* _WHAT YOU NEED TO DO_
Update the material below by replacing every "electricbasspick" with "electricbassfinger" and keeping everything else the same. Omit the pictures from your answer.

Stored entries
----
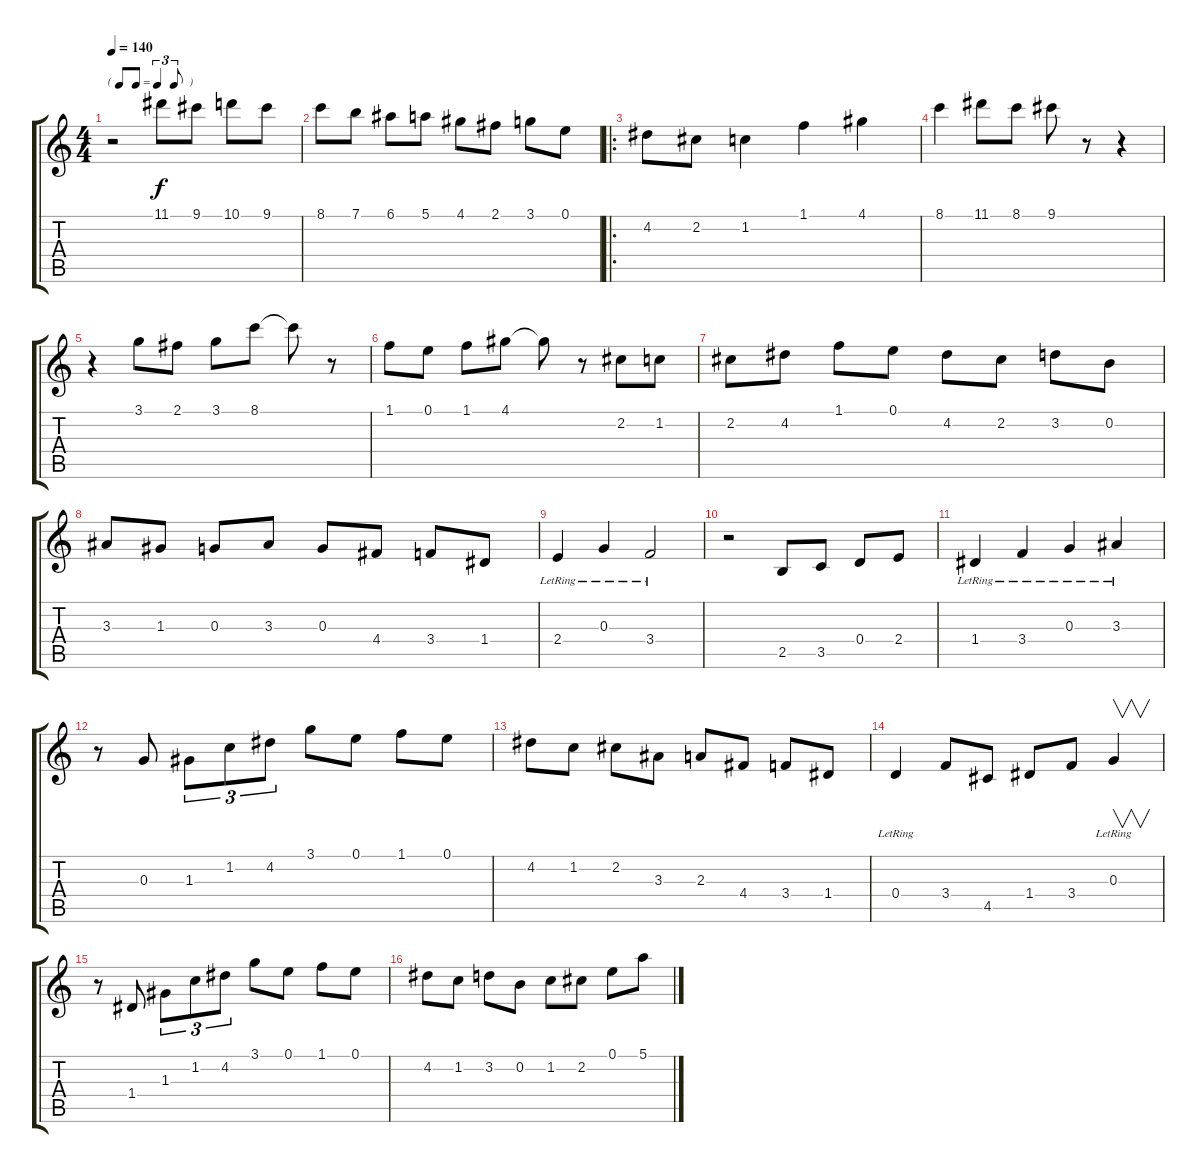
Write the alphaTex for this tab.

\track "" {instrument electricbasspick}
\staff {score tabs}
\tuning (E4 B3 G3 D3 A2 E2) {hide}
\ts (4 4)
\tf triplet8th
\tempo 140
\clef g2
\ks c
r.2{dy f instrument electricbasspick} 11.1.8 9.1.8 10.1.8 9.1.8 |
8.1.8 7.1.8 6.1.8 5.1.8 4.1.8 2.1.8 3.1.8 0.1.8 |
\ro
4.2.8 2.2.8 1.2.4 1.1.4 4.1.4 |
8.1.4 11.1.8 8.1.8 9.1.8 r.8 r.4 |
r.4 3.1.8 2.1.8 3.1.8 8.1.8 8.1{t}.8 r.8 |
1.1.8 0.1.8 1.1.8 4.1.8 4.1{t}.8 r.8 2.2.8 1.2.8 |
2.2.8 4.2.8 1.1.8 0.1.8 4.2.8 2.2.8 3.2.8 0.2.8 |
3.3.8 1.3.8 0.3.8 3.3.8 0.3.8 4.4.8 3.4.8 1.4.8 |
2.4{lr}.4 0.3{lr}.4 3.4{lr}.2 |
r.2 2.5.8 3.5.8 0.4.8 2.4.8 |
1.4{lr}.4 3.4{lr}.4 0.3{lr}.4 3.3{lr}.4 |
r.8 0.3.8 1.3.8{tu (3 2)} 1.2.8{tu (3 2)} 4.2.8{tu (3 2)} 3.1.8 0.1.8 1.1.8 0.1.8 |
4.2.8 1.2.8 2.2.8 3.3.8 2.3.8 4.4.8 3.4.8 1.4.8 |
0.4{lr}.4 3.4.8 4.5.8 1.4.8 3.4.8 0.3{lr}.4{v} |
r.8 1.4.8 1.3.8{tu (3 2)} 1.2.8{tu (3 2)} 4.2.8{tu (3 2)} 3.1.8 0.1.8 1.1.8 0.1.8 |
4.2.8 1.2.8 3.2.8 0.2.8 1.2.8 2.2.8 0.1.8 5.1.8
----
* _RESPONSE TO THIS TASK_
Write the alphaTex for this tab.

\track "" {instrument electricbassfinger}
\staff {score tabs}
\tuning (E4 B3 G3 D3 A2 E2) {hide}
\ts (4 4)
\tf triplet8th
\tempo 140
\clef g2
\ks c
r.2{dy f instrument electricbassfinger} 11.1.8 9.1.8 10.1.8 9.1.8 |
8.1.8 7.1.8 6.1.8 5.1.8 4.1.8 2.1.8 3.1.8 0.1.8 |
\ro
4.2.8 2.2.8 1.2.4 1.1.4 4.1.4 |
8.1.4 11.1.8 8.1.8 9.1.8 r.8 r.4 |
r.4 3.1.8 2.1.8 3.1.8 8.1.8 8.1{t}.8 r.8 |
1.1.8 0.1.8 1.1.8 4.1.8 4.1{t}.8 r.8 2.2.8 1.2.8 |
2.2.8 4.2.8 1.1.8 0.1.8 4.2.8 2.2.8 3.2.8 0.2.8 |
3.3.8 1.3.8 0.3.8 3.3.8 0.3.8 4.4.8 3.4.8 1.4.8 |
2.4{lr}.4 0.3{lr}.4 3.4{lr}.2 |
r.2 2.5.8 3.5.8 0.4.8 2.4.8 |
1.4{lr}.4 3.4{lr}.4 0.3{lr}.4 3.3{lr}.4 |
r.8 0.3.8 1.3.8{tu (3 2)} 1.2.8{tu (3 2)} 4.2.8{tu (3 2)} 3.1.8 0.1.8 1.1.8 0.1.8 |
4.2.8 1.2.8 2.2.8 3.3.8 2.3.8 4.4.8 3.4.8 1.4.8 |
0.4{lr}.4 3.4.8 4.5.8 1.4.8 3.4.8 0.3{lr}.4{v} |
r.8 1.4.8 1.3.8{tu (3 2)} 1.2.8{tu (3 2)} 4.2.8{tu (3 2)} 3.1.8 0.1.8 1.1.8 0.1.8 |
4.2.8 1.2.8 3.2.8 0.2.8 1.2.8 2.2.8 0.1.8 5.1.8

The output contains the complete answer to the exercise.